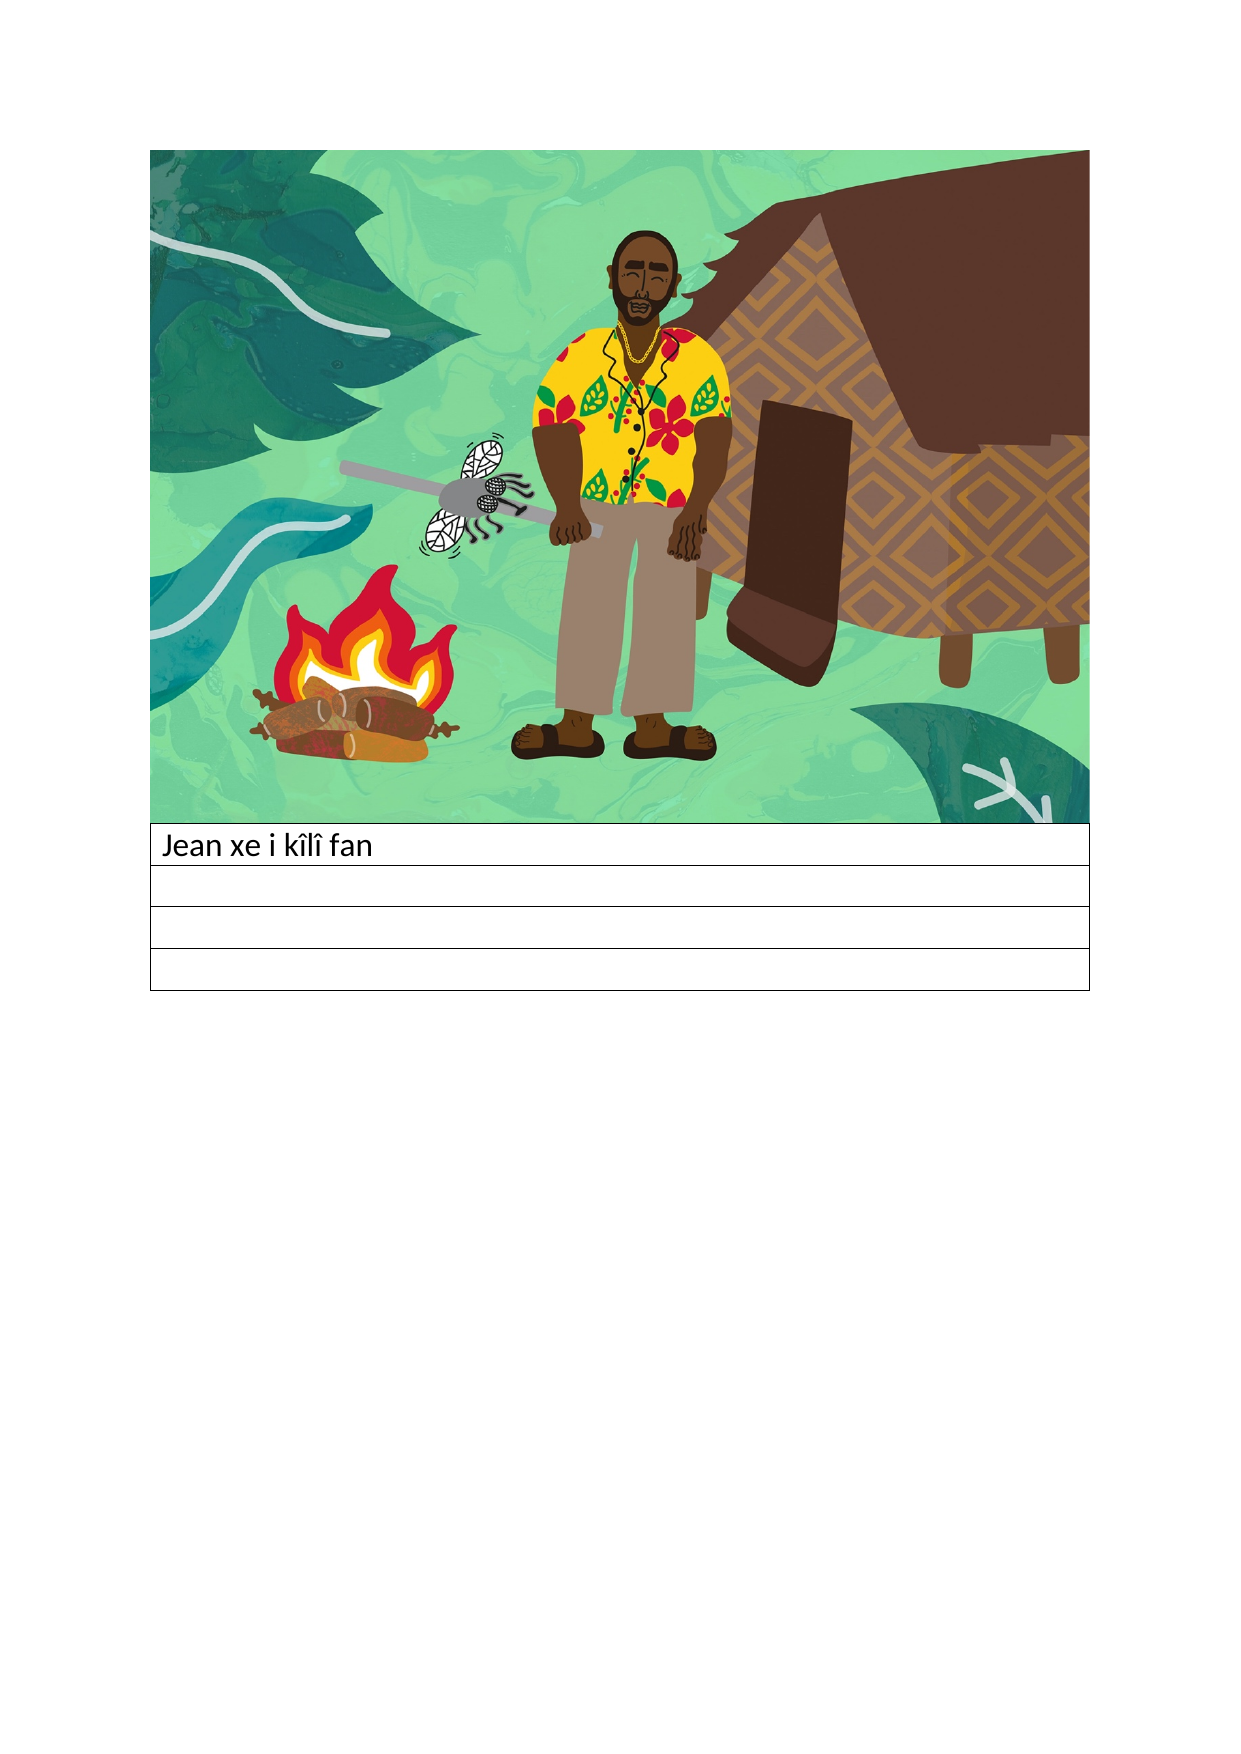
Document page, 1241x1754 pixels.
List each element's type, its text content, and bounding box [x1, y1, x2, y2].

table_cell [151, 866, 1089, 906]
table_cell [151, 949, 1089, 990]
table_cell [151, 907, 1089, 948]
table_header Jean xe i kîlî fan [151, 824, 1089, 864]
picture [150, 150, 1090, 823]
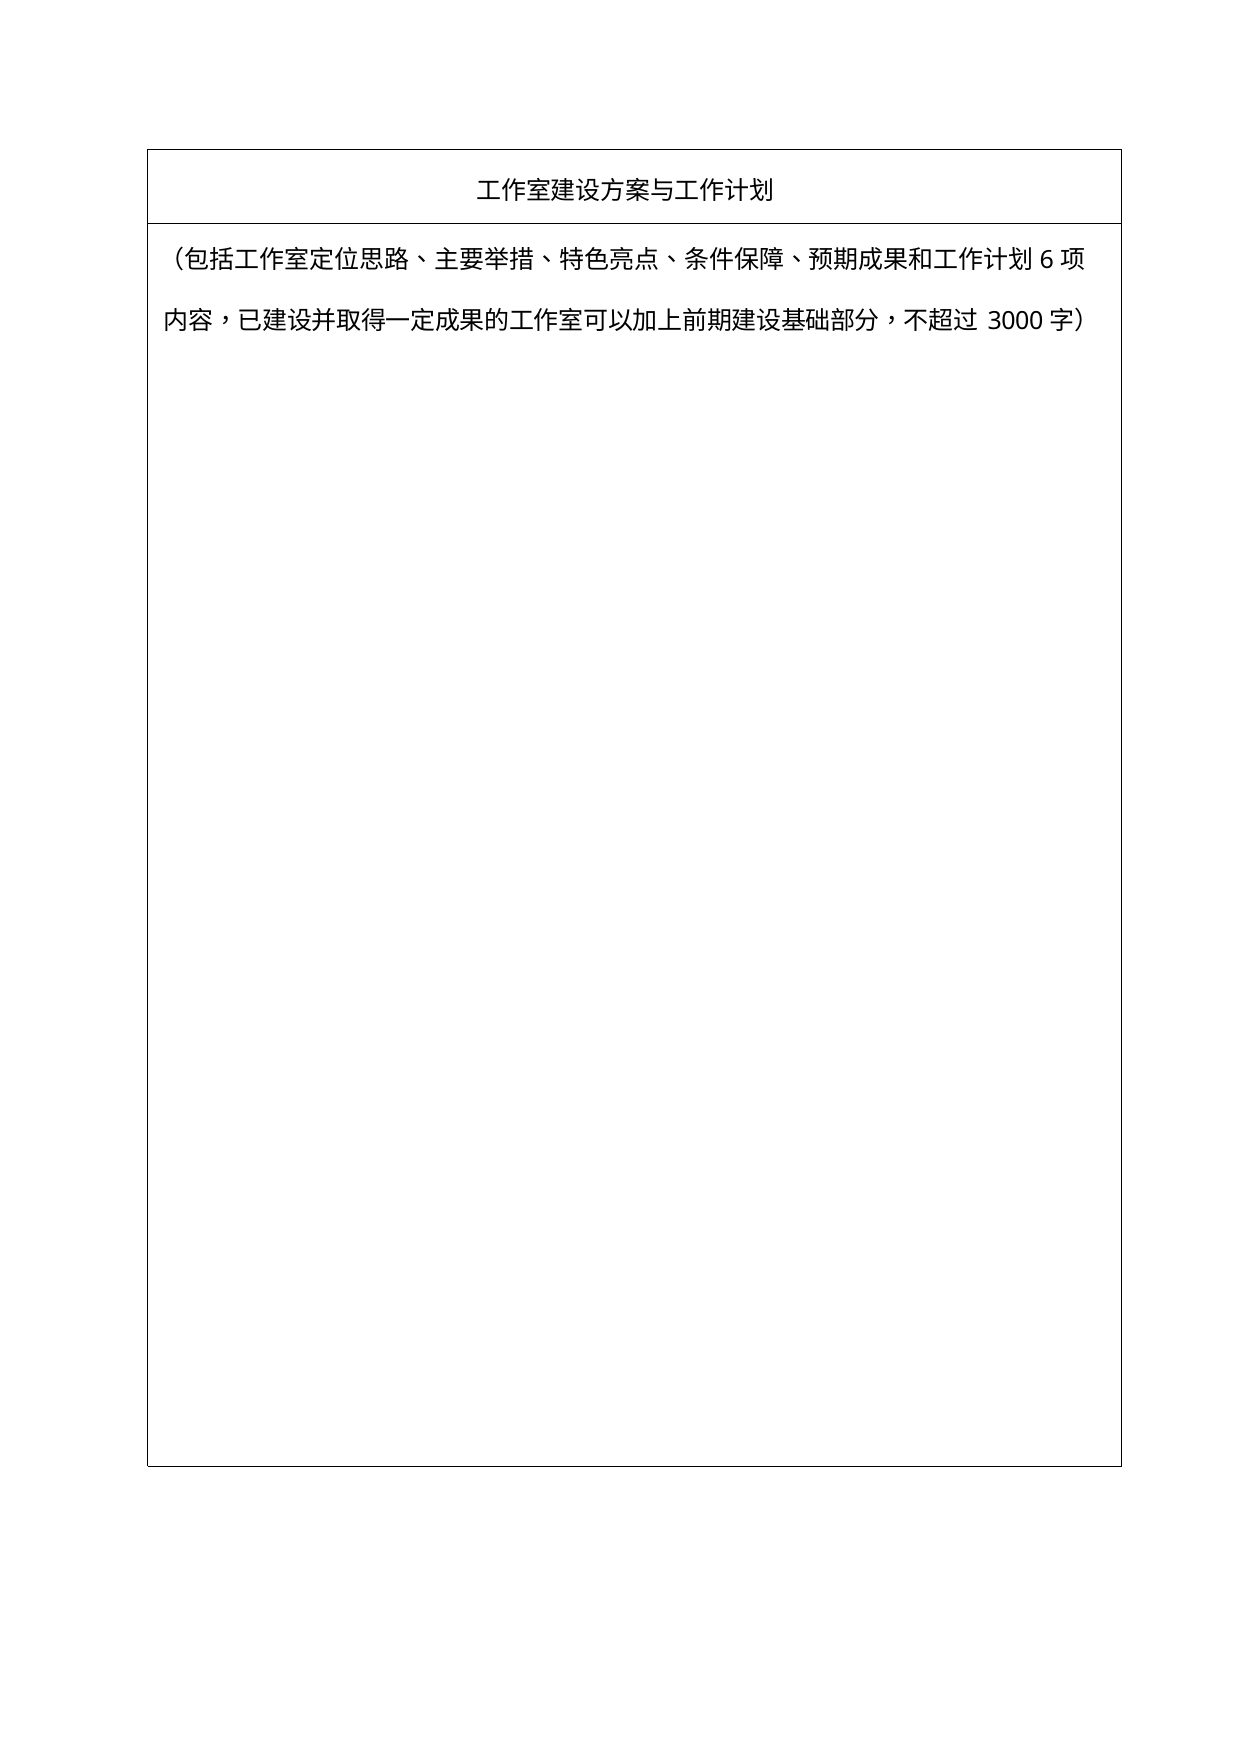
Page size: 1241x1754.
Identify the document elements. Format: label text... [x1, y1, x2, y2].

table_header 工作室建设方案与工作计划 [148, 150, 1121, 223]
table_cell （包括工作室定位思路、主要举措、特色亮点、条件保障、预期成果和工作计划 6 项 内容，已建设并取得一定成果的工作室可以加上前期建设基础部分，不超过 3000 字） [148, 224, 1121, 1466]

=== Your task ===
Your reply should hold only the records, duplicated exactly, without any image.

=== Your response ===
Document page, 1241x1754 pixels.
List each element's type, its text content, and bounding box [x1, y1, x2, y2].

table_cell [151, 866, 1089, 906]
table_cell [151, 949, 1089, 990]
table_cell [151, 907, 1089, 948]
table_header Jean xe i kîlî fan [151, 824, 1089, 864]
picture [150, 150, 1090, 823]
Page size: 1241x1754.
Identify the document elements. Format: label text... [x1, y1, x2, y2].

table_header 工作室建设方案与工作计划 [148, 150, 1121, 223]
table_cell （包括工作室定位思路、主要举措、特色亮点、条件保障、预期成果和工作计划 6 项 内容，已建设并取得一定成果的工作室可以加上前期建设基础部分，不超过 3000 字） [148, 224, 1121, 1466]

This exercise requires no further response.